Check the entries below for lines with "front"; report only how many there are.

-- Opening Marker --

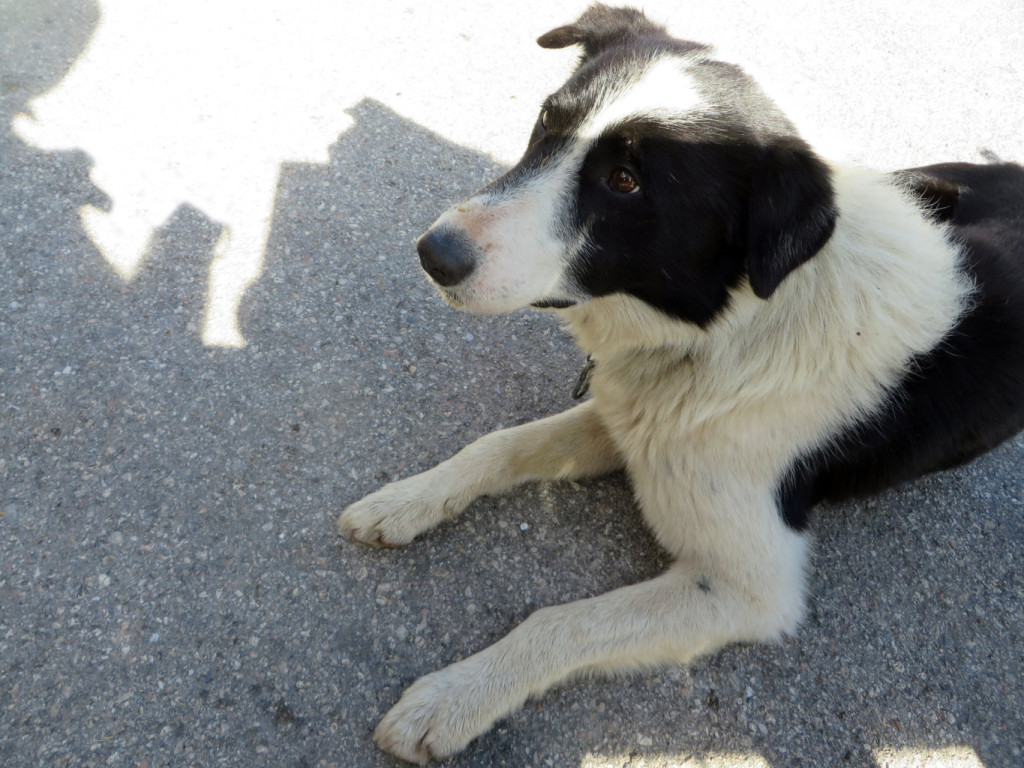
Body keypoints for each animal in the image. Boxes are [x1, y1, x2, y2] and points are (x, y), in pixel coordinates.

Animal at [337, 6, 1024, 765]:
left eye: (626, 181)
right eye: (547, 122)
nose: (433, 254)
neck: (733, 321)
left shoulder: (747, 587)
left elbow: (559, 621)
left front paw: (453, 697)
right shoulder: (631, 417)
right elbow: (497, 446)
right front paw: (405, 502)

-- Closing Marker --
-- Opening Marker --

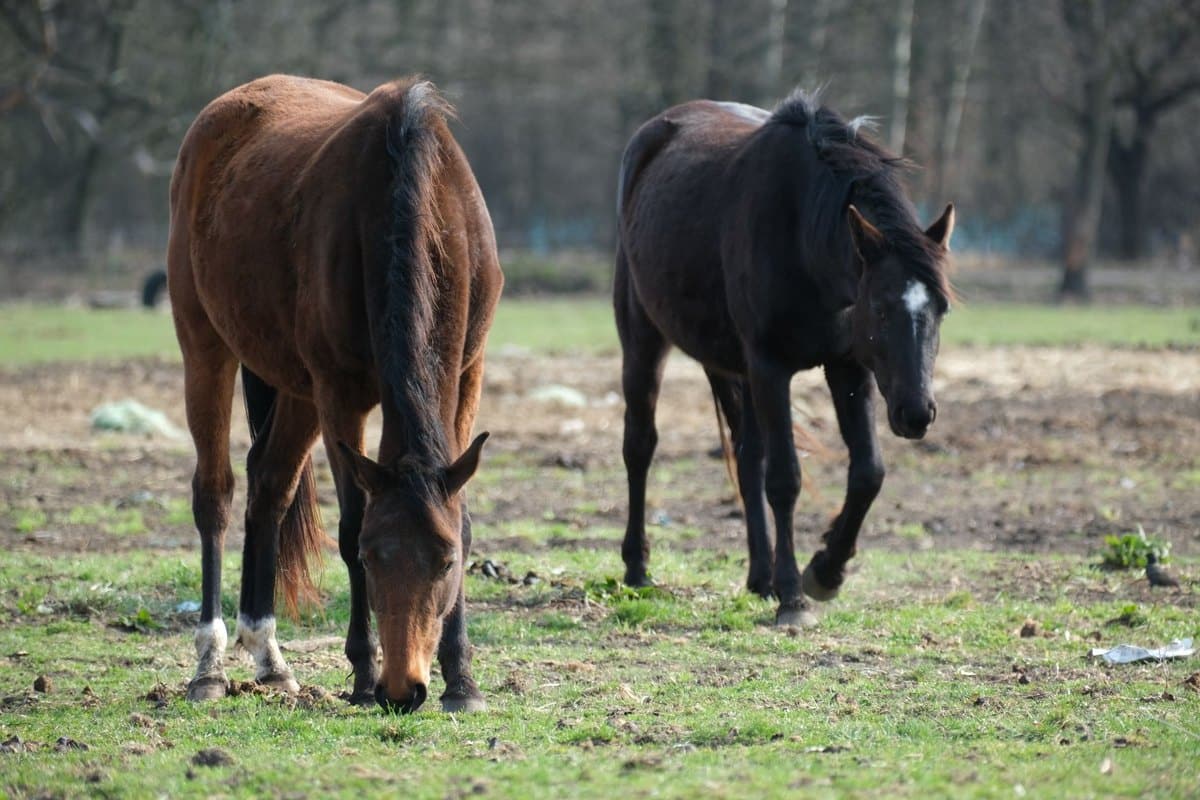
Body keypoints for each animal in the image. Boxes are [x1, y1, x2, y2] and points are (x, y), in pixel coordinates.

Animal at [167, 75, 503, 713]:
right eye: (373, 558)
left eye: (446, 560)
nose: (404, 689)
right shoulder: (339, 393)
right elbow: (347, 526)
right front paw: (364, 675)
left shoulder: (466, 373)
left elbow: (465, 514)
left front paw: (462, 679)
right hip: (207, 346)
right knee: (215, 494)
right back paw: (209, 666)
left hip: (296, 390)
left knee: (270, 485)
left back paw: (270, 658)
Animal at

-- Closing Marker --
-- Opening Marker --

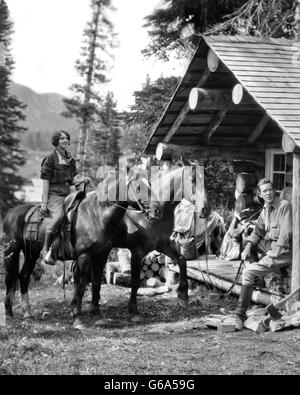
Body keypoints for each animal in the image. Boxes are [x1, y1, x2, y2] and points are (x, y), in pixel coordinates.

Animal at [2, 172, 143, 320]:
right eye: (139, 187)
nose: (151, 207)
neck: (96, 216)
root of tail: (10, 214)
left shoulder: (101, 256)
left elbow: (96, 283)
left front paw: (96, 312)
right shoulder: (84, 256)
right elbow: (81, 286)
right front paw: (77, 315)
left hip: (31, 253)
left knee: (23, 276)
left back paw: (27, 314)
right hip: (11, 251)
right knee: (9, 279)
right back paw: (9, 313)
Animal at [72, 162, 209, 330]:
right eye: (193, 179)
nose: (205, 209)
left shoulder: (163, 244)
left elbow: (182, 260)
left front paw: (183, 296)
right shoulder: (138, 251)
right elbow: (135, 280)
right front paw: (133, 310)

-- Closing Marker --

TASK ANSWER: 8